Como Sociedade Benefit, a Auticon Itália traça três diretrizes estratégicas que atuam como camadas de uma infraestrutura integrada: (1) prover serviços de consultoria técnica e digital de alto valor; (2) gerar oportunidades de emprego qualificado e estável para pessoas neurodivergentes; (3) promover a mudança cultural nas organizações via formação e acompanhamento para a neuroinclusão, vista aqui como alavanca de inovação e competitividade.

“Tornar‑se Sociedade Benefit não muda a nossa direção: a consolida. Continuaremos a criar ambientes profissionais mais equitativos e uma sociedade em que a diversidade seja vivida como vantagem competitiva, com um compromisso agora mais estruturado e de longo prazo”, afirmou Alberto Balestrazzi, cofundador e CEO da Auticon Itália.

O estatuto de benefício comum da empresa enumera sete finalidades centrais: inclusão laboral e valorização da neurodiversidade; criação de ambientes de trabalho neuroinclusivos; prestação de serviços tecnológicos de qualidade e impacto; sensibilização e difusão da cultura da neuroinclusão; bem‑estar e suporte profissional às pessoas; impacto social e econômico sustentável; e responsabilidade e transparência perante stakeholders.

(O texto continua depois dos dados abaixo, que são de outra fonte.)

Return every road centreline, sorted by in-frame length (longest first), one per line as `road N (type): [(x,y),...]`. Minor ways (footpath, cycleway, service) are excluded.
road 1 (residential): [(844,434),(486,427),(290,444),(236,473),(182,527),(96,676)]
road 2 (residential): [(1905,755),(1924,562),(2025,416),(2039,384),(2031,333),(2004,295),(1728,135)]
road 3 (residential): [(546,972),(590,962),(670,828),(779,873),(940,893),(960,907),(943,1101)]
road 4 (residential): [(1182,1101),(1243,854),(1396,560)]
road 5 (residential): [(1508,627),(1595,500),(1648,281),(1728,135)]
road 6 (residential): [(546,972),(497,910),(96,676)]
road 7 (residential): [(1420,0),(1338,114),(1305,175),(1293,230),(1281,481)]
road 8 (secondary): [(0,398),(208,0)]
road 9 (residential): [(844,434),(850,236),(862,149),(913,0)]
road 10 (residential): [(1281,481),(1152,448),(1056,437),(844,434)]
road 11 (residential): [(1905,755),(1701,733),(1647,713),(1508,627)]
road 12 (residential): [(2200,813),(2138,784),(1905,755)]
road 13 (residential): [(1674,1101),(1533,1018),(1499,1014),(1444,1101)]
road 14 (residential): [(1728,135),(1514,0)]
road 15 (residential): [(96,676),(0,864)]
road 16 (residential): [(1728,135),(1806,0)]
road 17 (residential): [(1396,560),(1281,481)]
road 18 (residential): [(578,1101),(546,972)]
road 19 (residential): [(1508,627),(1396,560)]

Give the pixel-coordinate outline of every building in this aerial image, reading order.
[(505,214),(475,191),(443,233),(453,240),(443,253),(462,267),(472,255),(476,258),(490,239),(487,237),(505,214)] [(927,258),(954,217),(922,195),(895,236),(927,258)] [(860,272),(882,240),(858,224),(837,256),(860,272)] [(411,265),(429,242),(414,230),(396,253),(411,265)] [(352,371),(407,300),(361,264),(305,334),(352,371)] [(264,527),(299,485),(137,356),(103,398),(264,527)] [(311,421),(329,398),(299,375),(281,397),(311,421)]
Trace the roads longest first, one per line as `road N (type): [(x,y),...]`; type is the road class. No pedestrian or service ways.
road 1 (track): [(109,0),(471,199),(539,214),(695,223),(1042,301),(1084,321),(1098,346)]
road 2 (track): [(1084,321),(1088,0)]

Do ponto de vista de performance e replicabilidade — ou seja, da arquitetura do modelo — os números são claros. No Relatório de Impacto 2025, intitulado The Edge Effect, a organização apresenta resultados que sustentam a escalabilidade do seu modelo inclusivo: em 2025 a Auticon empregou 494 pessoas no mundo, das quais 373 eram consultores autistas, atendendo 287 clientes corporativos. Entre esses clientes, 95% declarou que os consultores autistas geraram valor concreto para projetos, e 93% percebeu efeitos positivos na cultura e no desempenho das equipes.

O impacto individual também é relevante para entender a fratura do mercado de trabalho: antes de entrar na Auticon, 60% das pessoas autistas empregadas pela empresa estavam desempregadas ou subempregadas, mesmo com 90% delas possuindo diploma universitário ou qualificação técnica elevada. Esse descompasso evidencia como o sistema nervoso das organizações — seus processos de recrutamento, avaliação e integração — nem sempre está alinhado com as formas diversas de talento intelectual.

Para especialistas em infraestrutura digital e política de emprego, o caso Auticon demonstra que a inclusão pode ser desenhada como um componente técnico e estratégico, não apenas um requisito ético. Tratar a neurodiversidade como parte da arquitetura de recursos humanos implica mudanças em práticas, ambientes e ferramentas — do onboarding às metodologias de gestão de projetos — que, quando bem implementadas, geram eficiência e inovação mensuráveis.

Ao consolidar-se legalmente como Sociedade Benefit, a Auticon Itália formaliza um compromisso de longo prazo: transformar a diversidade cognitiva em um ativo institucional, com métricas de impacto social e transparência, reforçando assim os alicerces digitais e humanos que sustentam a economia europeia contemporânea.